Data Analysis Pythondata~5 mins

One-hot encoding in Data Analysis Python - Time & Space Complexity

Choose your learning style9 modes available

Learn Why Deep Visual Try Challenge Project Recall Time

Time Complexity: One-hot encoding

O(n * k)

Understanding Time Complexity

We want to understand how the time needed to do one-hot encoding changes as the data grows.

How does the work increase when we have more data or more categories?

Scenario Under Consideration

Analyze the time complexity of the following code snippet.


import pandas as pd

def one_hot_encode(df, column):
    categories = df[column].unique()
    for category in categories:
        df[f'{column}_' + str(category)] = (df[column] == category).astype(int)
    return df

This code creates new columns for each unique category and marks rows with 1 or 0 depending on the category.

Identify Repeating Operations

Primary operation: Loop over each unique category and then compare each row to that category.
How many times: For each category, it checks all rows once.

How Execution Grows With Input

As the number of rows and categories grow, the work grows by multiplying these two.

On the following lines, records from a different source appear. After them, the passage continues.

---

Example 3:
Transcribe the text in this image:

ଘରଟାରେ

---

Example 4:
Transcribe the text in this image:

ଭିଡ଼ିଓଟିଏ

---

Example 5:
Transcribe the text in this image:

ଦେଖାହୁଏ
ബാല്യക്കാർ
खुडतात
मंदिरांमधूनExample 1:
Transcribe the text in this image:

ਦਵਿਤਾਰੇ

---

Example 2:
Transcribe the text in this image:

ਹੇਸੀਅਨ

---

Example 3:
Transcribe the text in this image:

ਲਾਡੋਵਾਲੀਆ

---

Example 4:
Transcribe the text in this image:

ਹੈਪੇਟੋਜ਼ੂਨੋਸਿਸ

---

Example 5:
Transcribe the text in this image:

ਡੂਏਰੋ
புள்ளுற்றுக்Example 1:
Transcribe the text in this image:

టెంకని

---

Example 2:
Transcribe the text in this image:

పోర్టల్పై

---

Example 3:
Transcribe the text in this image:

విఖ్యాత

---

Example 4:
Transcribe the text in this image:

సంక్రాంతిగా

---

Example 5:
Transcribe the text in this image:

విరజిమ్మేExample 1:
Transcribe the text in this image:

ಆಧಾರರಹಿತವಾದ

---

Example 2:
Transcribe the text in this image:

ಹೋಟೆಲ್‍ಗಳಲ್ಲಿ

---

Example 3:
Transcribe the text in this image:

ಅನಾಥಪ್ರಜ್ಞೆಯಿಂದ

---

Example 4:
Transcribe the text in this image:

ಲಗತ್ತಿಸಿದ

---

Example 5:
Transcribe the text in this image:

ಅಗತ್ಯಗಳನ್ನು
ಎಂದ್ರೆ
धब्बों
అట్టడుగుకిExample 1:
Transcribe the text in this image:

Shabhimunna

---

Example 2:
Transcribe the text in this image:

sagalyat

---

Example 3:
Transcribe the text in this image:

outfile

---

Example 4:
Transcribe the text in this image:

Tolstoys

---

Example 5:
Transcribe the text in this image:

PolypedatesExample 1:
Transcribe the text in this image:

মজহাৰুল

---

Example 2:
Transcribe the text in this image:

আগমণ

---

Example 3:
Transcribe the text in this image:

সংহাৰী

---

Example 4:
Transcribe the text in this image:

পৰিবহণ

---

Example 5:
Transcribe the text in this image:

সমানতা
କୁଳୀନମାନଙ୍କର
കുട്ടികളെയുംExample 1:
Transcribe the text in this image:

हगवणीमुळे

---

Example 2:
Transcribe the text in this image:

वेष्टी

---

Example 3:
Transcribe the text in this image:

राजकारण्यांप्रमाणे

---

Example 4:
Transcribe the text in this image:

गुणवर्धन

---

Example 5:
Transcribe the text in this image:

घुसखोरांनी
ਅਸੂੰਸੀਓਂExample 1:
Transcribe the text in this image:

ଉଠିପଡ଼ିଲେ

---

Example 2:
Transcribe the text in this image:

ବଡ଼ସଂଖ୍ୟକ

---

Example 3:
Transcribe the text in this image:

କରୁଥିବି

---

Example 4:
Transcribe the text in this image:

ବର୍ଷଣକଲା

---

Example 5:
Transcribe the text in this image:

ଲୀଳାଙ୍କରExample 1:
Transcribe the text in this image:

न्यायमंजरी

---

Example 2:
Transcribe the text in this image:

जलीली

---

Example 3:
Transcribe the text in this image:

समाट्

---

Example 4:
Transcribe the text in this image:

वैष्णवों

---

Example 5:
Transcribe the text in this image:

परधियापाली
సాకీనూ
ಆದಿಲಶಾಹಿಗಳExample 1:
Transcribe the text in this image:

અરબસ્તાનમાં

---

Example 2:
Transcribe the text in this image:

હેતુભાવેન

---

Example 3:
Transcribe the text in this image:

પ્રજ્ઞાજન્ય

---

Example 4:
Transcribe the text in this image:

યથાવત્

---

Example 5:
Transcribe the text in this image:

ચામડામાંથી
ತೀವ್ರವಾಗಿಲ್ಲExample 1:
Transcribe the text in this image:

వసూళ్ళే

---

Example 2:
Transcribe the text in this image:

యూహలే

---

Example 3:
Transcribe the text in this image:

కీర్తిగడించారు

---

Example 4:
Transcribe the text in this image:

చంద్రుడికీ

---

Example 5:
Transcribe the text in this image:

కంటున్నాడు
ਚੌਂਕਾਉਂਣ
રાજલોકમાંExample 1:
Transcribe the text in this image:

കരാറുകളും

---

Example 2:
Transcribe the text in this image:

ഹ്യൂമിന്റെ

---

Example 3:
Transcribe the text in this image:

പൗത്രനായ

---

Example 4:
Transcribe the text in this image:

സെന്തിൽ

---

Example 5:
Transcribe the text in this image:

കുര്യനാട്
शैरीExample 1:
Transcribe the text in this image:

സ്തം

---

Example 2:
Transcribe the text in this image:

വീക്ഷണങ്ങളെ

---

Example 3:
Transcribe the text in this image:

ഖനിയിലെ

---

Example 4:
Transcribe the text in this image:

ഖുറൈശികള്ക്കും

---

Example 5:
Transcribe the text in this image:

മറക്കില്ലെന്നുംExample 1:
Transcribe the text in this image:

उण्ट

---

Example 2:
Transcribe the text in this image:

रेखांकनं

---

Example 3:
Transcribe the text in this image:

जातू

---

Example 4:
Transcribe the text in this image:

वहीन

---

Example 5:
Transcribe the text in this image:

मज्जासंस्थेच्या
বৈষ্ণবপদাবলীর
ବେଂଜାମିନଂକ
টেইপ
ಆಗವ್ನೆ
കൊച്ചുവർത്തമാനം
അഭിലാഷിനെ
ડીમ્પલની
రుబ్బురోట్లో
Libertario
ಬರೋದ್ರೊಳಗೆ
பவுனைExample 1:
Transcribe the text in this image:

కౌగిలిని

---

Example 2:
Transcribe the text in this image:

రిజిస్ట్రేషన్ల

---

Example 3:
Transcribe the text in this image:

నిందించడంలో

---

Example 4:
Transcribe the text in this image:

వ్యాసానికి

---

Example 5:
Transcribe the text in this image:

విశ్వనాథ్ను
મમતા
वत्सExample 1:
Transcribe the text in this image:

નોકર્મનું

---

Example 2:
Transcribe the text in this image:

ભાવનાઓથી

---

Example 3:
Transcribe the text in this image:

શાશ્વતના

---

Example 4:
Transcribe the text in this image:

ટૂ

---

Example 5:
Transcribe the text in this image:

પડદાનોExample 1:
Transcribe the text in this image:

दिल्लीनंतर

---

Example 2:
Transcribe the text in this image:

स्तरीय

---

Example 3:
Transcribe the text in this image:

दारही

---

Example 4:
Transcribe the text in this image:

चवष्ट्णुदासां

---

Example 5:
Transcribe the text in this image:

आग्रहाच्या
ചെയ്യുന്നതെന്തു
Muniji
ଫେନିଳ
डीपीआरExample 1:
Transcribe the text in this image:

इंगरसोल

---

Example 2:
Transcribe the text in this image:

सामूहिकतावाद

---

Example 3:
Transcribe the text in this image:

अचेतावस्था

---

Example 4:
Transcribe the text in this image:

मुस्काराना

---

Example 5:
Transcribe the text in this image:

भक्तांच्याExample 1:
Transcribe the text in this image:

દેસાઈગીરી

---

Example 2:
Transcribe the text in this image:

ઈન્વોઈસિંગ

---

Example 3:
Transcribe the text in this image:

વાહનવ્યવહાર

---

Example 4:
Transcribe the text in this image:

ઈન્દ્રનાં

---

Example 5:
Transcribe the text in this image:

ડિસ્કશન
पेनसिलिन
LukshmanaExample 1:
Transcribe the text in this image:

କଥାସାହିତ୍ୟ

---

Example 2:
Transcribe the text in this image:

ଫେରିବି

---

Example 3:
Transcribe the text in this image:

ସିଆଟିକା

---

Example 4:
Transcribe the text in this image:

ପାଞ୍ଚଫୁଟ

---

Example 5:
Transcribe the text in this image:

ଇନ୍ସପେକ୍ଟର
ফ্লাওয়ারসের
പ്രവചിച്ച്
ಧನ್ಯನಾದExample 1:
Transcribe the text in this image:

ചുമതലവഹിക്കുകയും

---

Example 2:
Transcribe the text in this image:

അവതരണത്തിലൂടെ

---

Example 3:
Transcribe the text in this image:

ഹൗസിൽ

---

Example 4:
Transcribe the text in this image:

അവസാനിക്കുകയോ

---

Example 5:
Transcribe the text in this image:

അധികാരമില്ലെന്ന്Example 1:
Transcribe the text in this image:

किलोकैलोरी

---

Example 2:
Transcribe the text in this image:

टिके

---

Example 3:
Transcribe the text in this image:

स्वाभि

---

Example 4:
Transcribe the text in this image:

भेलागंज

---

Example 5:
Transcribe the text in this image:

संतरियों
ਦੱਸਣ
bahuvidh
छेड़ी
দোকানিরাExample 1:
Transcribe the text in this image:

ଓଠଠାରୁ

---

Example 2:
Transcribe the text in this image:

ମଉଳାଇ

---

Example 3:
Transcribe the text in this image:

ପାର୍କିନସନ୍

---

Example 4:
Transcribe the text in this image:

Input Size (n rows)	Approx. Operations (with k categories)
10 rows, 3 categories	About 30 checks
100 rows, 3 categories	About 300 checks
1000 rows, 3 categories	About 3000 checks

Pattern observation: The work grows roughly by multiplying the number of rows by the number of categories.

Final Time Complexity

Time Complexity: O(n * k)

This means the time grows proportionally to the number of rows times the number of unique categories.

Common Mistake

[X] Wrong: "One-hot encoding time depends only on the number of rows."

[OK] Correct: The number of unique categories also affects time because we create a new column and check each row for each category.

Interview Connect

Understanding how one-hot encoding scales helps you explain data preparation steps clearly and shows you can think about efficiency in real projects.

Self-Check

"What if we used a sparse matrix representation instead of full columns? How would the time complexity change?"